*Stated exercise:*
Recast every line of the rows below as a Markdown table with the columns "No." and "Entry", numbering the lines and dropping any blank ones. Leave the pictures out of your answer.

+ + + + + + +

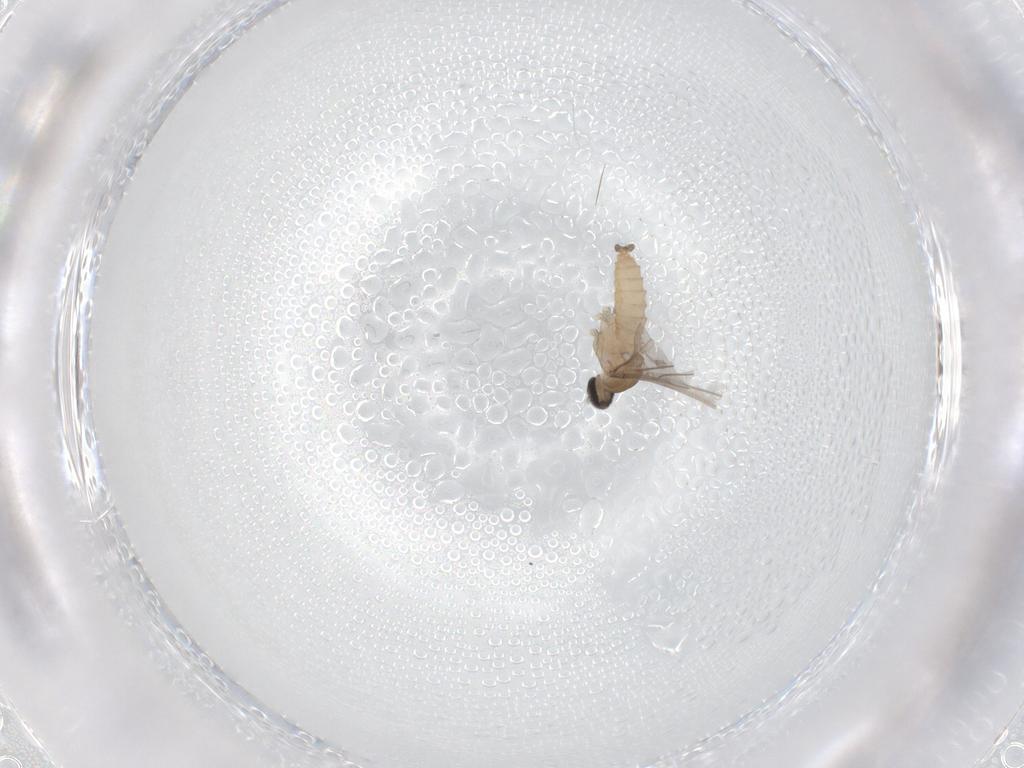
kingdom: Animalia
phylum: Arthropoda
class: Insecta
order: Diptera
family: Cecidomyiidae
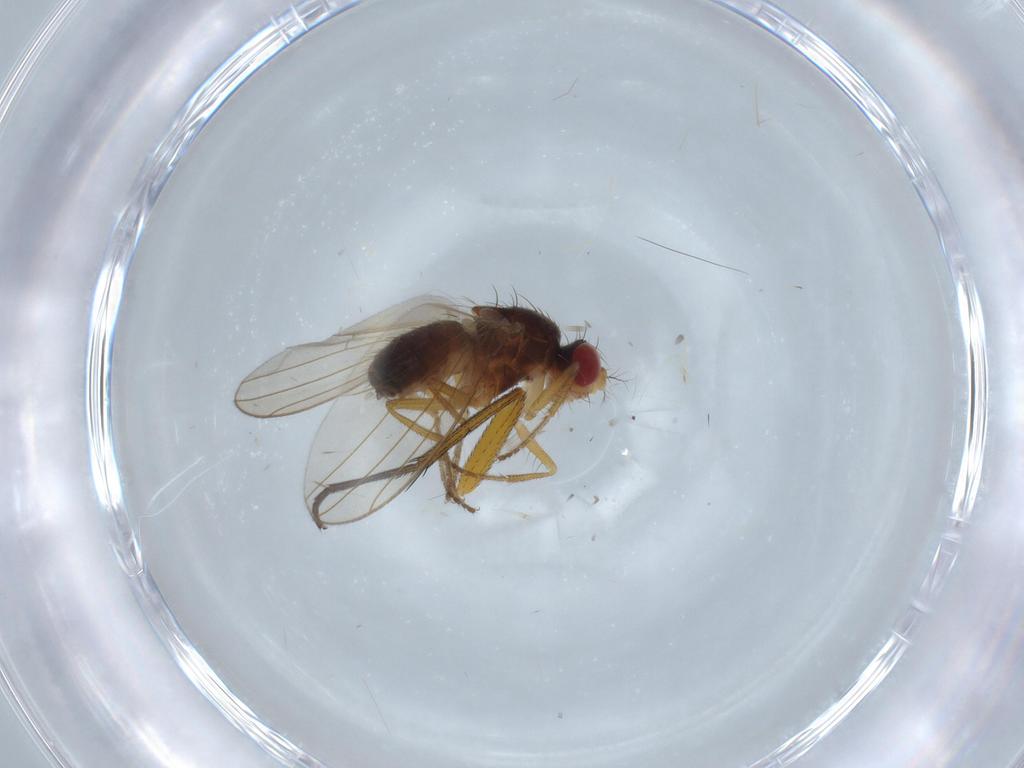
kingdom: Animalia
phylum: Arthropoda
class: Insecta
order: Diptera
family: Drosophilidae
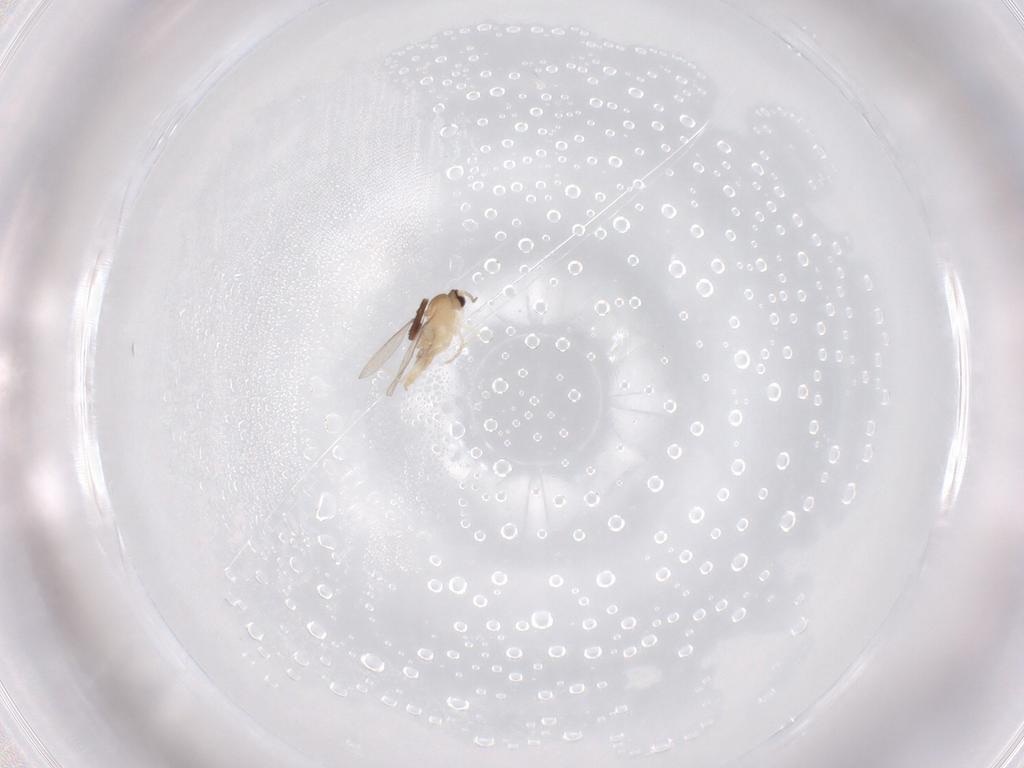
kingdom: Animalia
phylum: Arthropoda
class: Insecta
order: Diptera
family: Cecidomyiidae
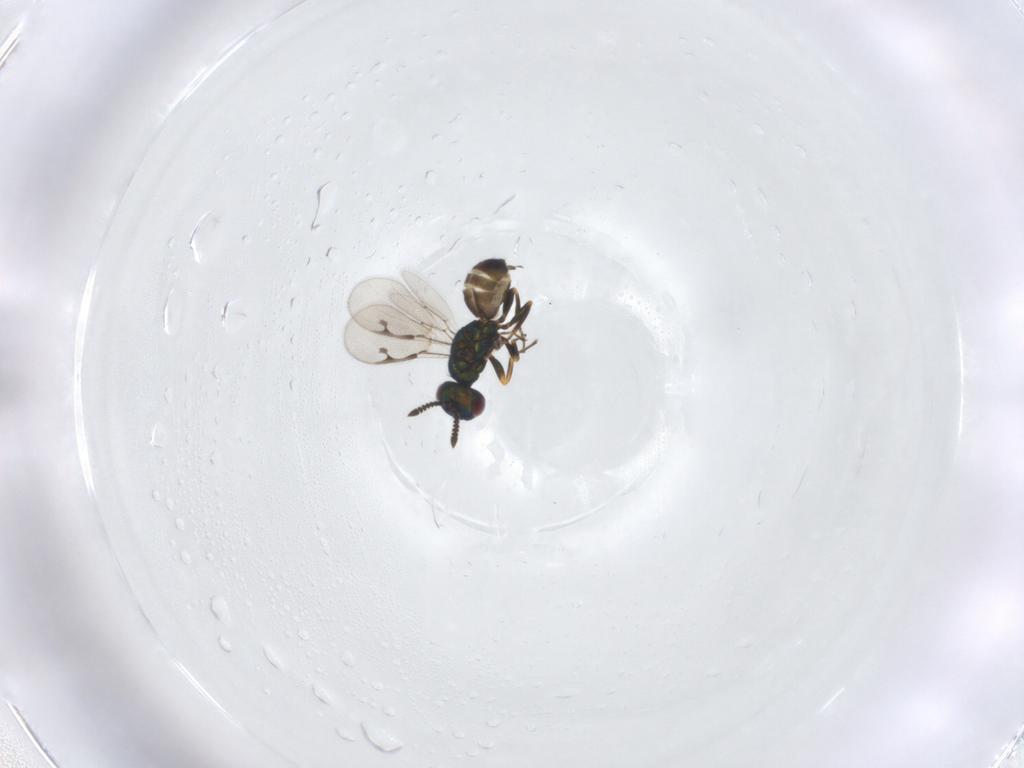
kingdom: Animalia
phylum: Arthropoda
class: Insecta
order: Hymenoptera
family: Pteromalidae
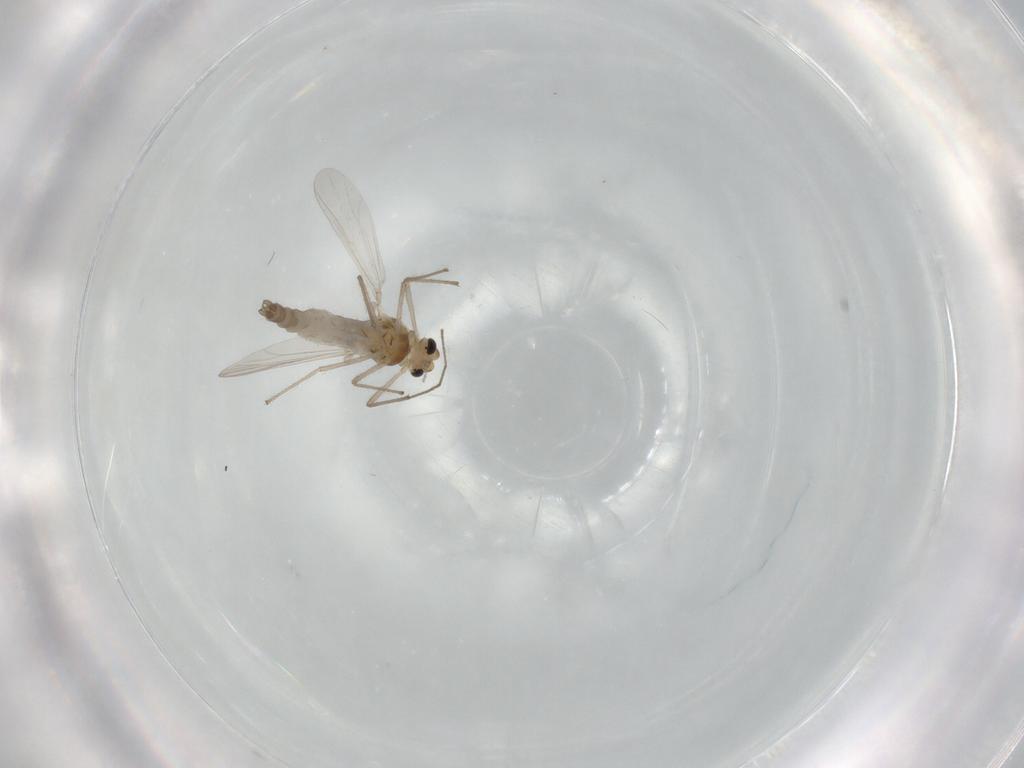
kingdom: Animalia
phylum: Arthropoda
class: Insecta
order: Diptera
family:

+ + + + + + +

*Response:*
| No. | Entry |
|---|---|
| 1 | kingdom: Animalia |
| 2 | phylum: Arthropoda |
| 3 | class: Insecta |
| 4 | order: Diptera |
| 5 | family: Cecidomyiidae |
| 6 | kingdom: Animalia |
| 7 | phylum: Arthropoda |
| 8 | class: Insecta |
| 9 | order: Diptera |
| 10 | family: Drosophilidae |
| 11 | kingdom: Animalia |
| 12 | phylum: Arthropoda |
| 13 | class: Insecta |
| 14 | order: Diptera |
| 15 | family: Cecidomyiidae |
| 16 | kingdom: Animalia |
| 17 | phylum: Arthropoda |
| 18 | class: Insecta |
| 19 | order: Hymenoptera |
| 20 | family: Pteromalidae |
| 21 | kingdom: Animalia |
| 22 | phylum: Arthropoda |
| 23 | class: Insecta |
| 24 | order: Diptera |
| 25 | family: |